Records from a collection
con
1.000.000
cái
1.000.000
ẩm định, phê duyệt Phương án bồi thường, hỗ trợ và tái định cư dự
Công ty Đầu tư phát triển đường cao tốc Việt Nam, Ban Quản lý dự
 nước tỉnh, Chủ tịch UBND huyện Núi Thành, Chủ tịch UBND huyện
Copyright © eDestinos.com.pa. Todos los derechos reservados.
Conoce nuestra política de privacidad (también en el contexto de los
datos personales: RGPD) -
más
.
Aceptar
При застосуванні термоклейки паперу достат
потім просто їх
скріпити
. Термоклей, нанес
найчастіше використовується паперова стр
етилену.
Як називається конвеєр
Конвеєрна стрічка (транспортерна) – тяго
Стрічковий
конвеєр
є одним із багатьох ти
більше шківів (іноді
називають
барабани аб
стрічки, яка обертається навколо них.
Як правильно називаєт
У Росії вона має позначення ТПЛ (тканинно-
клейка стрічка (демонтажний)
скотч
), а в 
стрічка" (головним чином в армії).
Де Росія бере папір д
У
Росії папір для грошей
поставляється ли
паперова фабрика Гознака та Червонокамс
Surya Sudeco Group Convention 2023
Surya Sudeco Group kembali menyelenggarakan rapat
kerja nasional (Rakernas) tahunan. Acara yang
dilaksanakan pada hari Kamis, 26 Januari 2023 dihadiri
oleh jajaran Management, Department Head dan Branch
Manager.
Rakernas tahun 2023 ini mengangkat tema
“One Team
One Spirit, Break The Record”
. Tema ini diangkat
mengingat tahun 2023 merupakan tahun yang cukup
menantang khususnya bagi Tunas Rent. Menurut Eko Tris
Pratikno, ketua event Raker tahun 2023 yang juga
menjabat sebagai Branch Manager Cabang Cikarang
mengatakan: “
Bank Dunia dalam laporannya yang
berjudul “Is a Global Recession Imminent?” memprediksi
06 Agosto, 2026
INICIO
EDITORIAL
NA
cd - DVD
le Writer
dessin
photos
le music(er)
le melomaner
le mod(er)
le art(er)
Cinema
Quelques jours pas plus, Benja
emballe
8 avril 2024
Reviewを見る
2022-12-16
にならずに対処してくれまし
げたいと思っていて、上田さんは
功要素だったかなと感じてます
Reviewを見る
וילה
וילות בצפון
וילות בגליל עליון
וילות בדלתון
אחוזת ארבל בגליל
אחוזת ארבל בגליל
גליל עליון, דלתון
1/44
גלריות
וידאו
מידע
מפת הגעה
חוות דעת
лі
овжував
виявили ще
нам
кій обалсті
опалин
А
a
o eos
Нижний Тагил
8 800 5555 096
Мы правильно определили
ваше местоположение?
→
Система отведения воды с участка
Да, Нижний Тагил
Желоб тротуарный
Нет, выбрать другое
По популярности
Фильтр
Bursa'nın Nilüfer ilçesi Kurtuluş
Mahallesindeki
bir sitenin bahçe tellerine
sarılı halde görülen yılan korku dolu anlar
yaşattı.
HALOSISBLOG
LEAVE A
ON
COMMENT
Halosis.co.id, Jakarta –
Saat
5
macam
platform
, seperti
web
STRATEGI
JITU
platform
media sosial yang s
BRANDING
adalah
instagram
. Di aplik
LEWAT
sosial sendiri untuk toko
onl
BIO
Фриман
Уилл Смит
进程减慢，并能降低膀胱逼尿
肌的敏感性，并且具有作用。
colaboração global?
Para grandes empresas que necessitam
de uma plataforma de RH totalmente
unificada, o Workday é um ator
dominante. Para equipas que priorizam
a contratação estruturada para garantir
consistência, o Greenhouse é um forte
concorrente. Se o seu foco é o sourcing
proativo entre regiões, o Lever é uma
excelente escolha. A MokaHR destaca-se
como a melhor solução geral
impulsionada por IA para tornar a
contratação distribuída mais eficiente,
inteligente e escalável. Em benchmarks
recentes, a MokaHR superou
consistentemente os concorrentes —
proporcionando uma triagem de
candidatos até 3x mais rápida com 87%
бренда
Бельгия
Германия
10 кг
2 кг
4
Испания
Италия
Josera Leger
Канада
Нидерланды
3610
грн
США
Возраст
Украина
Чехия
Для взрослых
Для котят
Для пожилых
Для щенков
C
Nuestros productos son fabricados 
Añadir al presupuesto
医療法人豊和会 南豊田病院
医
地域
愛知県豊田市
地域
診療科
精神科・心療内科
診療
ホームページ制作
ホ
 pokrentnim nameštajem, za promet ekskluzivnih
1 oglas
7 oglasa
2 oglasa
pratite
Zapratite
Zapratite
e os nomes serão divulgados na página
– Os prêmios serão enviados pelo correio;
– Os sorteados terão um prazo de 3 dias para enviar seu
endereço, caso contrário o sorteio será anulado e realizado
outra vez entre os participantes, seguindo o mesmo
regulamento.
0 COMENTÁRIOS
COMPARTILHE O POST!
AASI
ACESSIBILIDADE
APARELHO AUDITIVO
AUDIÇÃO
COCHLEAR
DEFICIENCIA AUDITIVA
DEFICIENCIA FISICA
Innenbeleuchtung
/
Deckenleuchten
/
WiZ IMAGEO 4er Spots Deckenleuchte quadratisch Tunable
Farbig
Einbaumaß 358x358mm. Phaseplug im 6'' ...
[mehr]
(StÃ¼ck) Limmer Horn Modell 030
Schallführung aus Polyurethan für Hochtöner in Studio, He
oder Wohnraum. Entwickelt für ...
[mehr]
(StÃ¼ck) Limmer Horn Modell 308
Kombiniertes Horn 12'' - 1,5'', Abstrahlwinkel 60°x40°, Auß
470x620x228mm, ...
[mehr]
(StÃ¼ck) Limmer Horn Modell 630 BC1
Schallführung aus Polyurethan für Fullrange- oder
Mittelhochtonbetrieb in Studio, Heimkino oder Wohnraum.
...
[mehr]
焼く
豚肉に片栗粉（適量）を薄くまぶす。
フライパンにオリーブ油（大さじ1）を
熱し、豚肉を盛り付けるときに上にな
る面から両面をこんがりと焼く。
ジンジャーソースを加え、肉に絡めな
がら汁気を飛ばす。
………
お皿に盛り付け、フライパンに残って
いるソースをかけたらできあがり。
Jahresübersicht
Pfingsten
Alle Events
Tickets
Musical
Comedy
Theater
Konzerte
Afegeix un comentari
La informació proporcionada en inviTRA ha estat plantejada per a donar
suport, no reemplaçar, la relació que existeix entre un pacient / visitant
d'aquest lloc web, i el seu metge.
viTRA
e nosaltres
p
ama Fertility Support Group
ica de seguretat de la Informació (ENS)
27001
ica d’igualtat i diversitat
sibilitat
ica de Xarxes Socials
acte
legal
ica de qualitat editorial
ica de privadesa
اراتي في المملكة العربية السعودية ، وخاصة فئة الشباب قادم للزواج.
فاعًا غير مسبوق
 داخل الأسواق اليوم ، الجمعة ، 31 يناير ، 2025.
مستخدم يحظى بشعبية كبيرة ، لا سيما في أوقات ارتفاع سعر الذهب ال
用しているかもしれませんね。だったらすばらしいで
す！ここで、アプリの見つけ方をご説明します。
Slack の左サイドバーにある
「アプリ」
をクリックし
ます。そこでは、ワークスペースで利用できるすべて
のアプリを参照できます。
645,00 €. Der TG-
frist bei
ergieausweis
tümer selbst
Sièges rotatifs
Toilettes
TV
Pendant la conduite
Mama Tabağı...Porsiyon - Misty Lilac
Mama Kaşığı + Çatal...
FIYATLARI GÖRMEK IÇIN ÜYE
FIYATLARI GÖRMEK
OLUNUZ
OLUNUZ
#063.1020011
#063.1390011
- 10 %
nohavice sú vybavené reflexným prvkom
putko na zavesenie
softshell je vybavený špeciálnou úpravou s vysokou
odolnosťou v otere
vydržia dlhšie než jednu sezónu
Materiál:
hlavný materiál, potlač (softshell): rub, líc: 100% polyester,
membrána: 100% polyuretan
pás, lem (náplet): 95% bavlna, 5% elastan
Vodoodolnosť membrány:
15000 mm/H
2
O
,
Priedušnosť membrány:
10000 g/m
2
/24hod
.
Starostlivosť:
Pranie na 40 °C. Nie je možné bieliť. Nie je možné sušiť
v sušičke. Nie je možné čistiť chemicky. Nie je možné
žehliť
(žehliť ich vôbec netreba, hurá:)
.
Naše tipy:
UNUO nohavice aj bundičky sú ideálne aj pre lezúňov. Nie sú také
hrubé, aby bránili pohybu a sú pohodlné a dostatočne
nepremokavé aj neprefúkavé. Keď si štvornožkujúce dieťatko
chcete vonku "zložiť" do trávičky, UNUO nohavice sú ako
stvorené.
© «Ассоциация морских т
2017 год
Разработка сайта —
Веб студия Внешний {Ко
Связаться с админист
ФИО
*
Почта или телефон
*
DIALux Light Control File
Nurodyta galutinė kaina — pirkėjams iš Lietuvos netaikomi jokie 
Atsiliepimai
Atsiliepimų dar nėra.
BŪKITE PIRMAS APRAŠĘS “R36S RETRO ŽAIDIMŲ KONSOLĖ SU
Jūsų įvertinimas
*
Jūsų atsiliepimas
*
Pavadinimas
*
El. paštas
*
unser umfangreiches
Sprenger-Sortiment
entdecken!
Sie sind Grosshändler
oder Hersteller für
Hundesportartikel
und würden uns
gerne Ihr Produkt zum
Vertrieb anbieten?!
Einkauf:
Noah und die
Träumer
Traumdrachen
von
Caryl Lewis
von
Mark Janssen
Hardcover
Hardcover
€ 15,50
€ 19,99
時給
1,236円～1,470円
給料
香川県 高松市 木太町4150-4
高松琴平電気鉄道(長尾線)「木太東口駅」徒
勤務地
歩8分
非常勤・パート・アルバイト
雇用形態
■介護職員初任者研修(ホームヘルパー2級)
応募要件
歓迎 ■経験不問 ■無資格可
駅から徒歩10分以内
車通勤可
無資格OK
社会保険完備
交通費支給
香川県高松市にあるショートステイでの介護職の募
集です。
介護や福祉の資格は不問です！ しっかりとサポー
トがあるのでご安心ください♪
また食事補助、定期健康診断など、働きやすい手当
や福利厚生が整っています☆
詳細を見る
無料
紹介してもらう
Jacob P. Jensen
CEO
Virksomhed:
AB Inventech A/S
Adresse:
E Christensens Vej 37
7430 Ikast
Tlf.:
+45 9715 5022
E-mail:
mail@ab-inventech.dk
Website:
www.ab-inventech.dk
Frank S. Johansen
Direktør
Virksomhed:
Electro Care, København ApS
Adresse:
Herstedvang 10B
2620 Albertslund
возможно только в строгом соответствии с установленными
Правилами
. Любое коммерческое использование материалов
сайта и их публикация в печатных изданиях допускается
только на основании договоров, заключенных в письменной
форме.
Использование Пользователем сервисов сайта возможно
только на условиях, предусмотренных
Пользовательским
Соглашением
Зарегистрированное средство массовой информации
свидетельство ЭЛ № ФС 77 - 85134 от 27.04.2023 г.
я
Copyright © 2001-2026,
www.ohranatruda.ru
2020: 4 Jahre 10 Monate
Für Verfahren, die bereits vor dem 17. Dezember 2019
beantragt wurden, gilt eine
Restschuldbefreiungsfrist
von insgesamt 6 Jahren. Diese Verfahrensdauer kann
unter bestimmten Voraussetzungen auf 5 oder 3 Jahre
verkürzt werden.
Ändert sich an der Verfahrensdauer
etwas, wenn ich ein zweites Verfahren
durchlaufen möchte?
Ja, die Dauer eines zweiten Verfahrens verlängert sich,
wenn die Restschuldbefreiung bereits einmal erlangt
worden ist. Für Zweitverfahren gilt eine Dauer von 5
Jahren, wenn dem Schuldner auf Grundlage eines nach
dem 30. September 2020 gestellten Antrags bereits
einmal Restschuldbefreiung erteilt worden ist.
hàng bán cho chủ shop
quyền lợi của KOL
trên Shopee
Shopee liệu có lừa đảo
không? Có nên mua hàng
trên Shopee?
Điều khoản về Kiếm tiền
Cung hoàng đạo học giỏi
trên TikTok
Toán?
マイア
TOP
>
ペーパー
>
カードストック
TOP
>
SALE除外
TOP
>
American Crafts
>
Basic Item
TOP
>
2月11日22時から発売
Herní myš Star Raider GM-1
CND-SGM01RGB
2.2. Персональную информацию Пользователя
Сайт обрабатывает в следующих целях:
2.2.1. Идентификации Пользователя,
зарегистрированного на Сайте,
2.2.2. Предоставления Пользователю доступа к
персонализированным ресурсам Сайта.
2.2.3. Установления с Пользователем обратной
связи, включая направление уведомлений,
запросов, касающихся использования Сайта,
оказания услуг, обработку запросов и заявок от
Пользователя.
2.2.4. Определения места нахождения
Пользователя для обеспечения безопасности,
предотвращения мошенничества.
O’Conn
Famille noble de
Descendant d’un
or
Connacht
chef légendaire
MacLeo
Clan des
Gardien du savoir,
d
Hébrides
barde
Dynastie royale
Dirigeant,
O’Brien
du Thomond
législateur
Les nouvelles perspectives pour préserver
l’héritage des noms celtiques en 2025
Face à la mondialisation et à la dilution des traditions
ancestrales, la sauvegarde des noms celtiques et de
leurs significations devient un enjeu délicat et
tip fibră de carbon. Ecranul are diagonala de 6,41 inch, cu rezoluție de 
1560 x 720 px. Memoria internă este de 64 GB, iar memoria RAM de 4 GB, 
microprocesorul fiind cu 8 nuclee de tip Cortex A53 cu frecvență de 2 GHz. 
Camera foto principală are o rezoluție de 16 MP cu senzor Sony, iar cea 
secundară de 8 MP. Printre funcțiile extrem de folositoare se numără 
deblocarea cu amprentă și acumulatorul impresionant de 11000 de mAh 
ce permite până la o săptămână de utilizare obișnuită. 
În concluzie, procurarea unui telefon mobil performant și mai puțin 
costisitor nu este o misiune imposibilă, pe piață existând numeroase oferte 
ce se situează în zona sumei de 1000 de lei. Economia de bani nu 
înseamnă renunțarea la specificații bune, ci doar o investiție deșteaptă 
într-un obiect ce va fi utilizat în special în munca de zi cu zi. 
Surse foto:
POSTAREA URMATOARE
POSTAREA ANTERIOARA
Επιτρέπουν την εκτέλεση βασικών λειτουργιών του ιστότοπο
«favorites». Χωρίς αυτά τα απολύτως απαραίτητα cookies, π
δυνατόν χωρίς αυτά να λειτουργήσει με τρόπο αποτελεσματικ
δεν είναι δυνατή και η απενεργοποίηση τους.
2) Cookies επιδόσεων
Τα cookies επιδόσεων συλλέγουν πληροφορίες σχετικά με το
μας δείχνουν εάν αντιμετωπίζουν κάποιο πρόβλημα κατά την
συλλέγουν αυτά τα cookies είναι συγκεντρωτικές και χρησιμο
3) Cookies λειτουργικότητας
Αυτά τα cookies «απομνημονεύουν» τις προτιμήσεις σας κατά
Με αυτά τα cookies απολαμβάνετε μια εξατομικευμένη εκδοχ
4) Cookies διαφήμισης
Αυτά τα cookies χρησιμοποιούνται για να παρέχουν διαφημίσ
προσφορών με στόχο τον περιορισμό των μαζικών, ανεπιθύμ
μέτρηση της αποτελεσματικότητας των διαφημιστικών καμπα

Exercise:
Find and copy every line in the entries above where the string "celtiques" occurs.

Answer area:
l’héritage des noms celtiques en 2025
ancestrales, la sauvegarde des noms celtiques et de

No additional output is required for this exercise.